As I walked back up the hill toward our house, I thought, huh, I just took a walk with a bee. Well, it’s spring. Stranger things can happen I suppose. When I rounded the corner, I said, yep.

A winter to remember–the women of Montone

So, it’s a bit cold in Italy right now. And why not? It’s February! I look out my window at the white valley, listen to the tramontana (north wind) howling, watch the snow swirls. It’s beautiful.

We’re snowed in and probably will be for 4-5 days, but we’re warm and cozy with plenty of fire wood and provisions. We were expecting this storm and stocked up the morning  before it hit hard. It’s a little inconvenient that we can’t get out of our valley, but as long as we stay healthy, we’ll be fine.
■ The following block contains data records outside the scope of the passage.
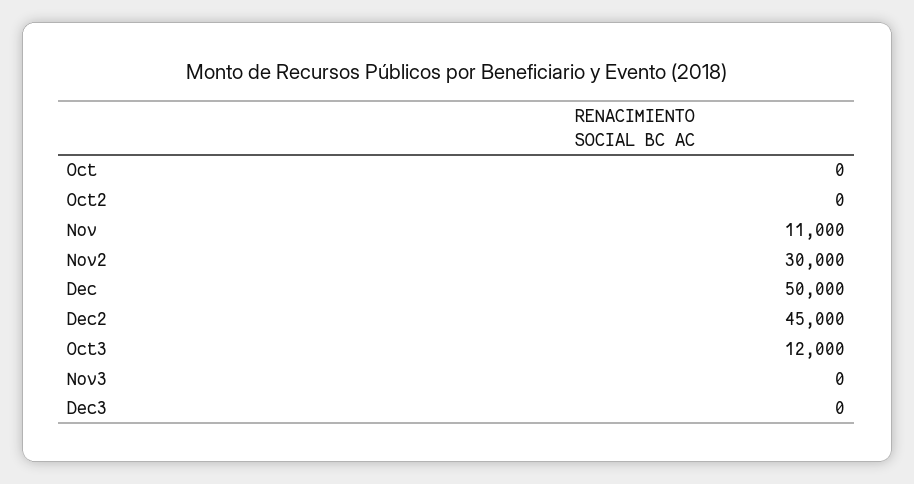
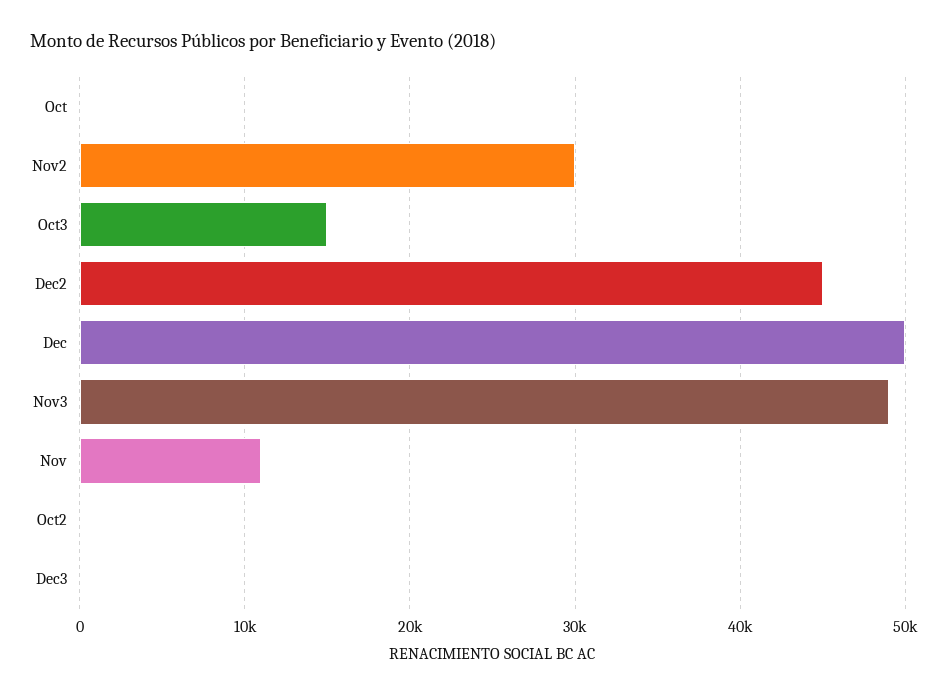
  {
    "Oct": 0,
    "Oct2": 0,
    "Nov": 11000,
    "Nov2": 30000,
    "Dec": 50000,
    "Dec2": 45000,
-   "Oct3": 12000,
+   "Oct3": 15000,
-   "Nov3": 0,
+   "Nov3": 49000,
    "Dec3": 0
  }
Being snowed in, I took this opportunity to hike over to our neighbor’s house. I don’t visit them nearly enough and the two matriarchs of family are now in their early 80s. Their husbands are long gone, two of their grown children own half of the house, the other children, grand-children and great-granchildren have moved to various cities. They don’t want any part of the farming life that this family has endured for over 100 years.

We talked about the weather, of course, as we sat by the crackling fire in the kitchen, sipping their Vin Santo. The older sister had just come in from the garage and said with an embarrassed smile that she had just put her laundry in the dryer. The dryer! She smacked her forehead. She cannot believe what she has now: a washer and dryer, an electric garage door, heat, running water, electricity, the Internet for her grand-daughter, freezers, walls that don’t let in any air. They live in a modern house now on their property, their old stone farmhouse having been destroyed in the earthquake in 1985.

Then the stories started. Memories of past winters, their diga freezing and not being able to haul water, farm animals freezing to death, no running water, no electricity, no heat. They told these stories with hilarity, shrugs of shoulders, “what can you do…that’s the way it was”, isn’t our life completely different now…

And then came the story of the winter of 1944. Their husbands and brothers and sons were fighting the Germans as they rampaged their way through Umbria. They didn’t know if their loved ones were still alive–so many men had already died during the war. When the Germans approached Umbertide and the surrounding hills, most of the women of Montone had to flee to the hills.

It was a winter worse than today and it lasted for nearly three months. They hid in the mountains between Montone and Pietralunga for five months. They hauled what wood and water they could find, they slept under thin blankets in old stone hovels, they killed small birds and rabbits with stones to roast over their open fires, risking being discovered by the Germans. One woman gave birth to a little girl; she didn’t make it, she died a week later.

April 1944 brought the bombing of Umbertide, a sad mistake on the allies’ part. In June, the British troops, including the Indian 10th Infantry Division, arrived in Umbertide and liberated it. Fierce fighting continued in the surrounding hills, and Montone was finally liberated on 6-7 July with the British troops and the Italian Partisans engaging in fierce fighting against the Germans. Hand-to-hand combat, house-to-house searches, 20 Germans killed and 85 prisoners taken.

The women of Montone descended the hills on 8 July to be reunited with their village. My two grand dame neighbors returned to their farmhouse and land to rebuild their lives. Not many husbands of Montone returned; there was tremendous loss of life. But they looked forward to the warmth of summer, water in the diga, an actual kitchen in which to make pasta, a patch of garden to grow their beloved tomatoes and other vegetables, and above all, a fireplace that would be safe from enemy eyes for future winters.

It was time for me to go. The wind chilled me to the bone as I trudged up the 300 meters across the fields to our house. I was freezing…and then I stopped dead in my tracks. Freezing? In a down jacket with a fur hood? Snow boots with furry insides? Coming home to a house with radiators, a wonderful stufa, lights, rugs, eider down quilts, three incredible kitties, a loving husband. Freezing? Right.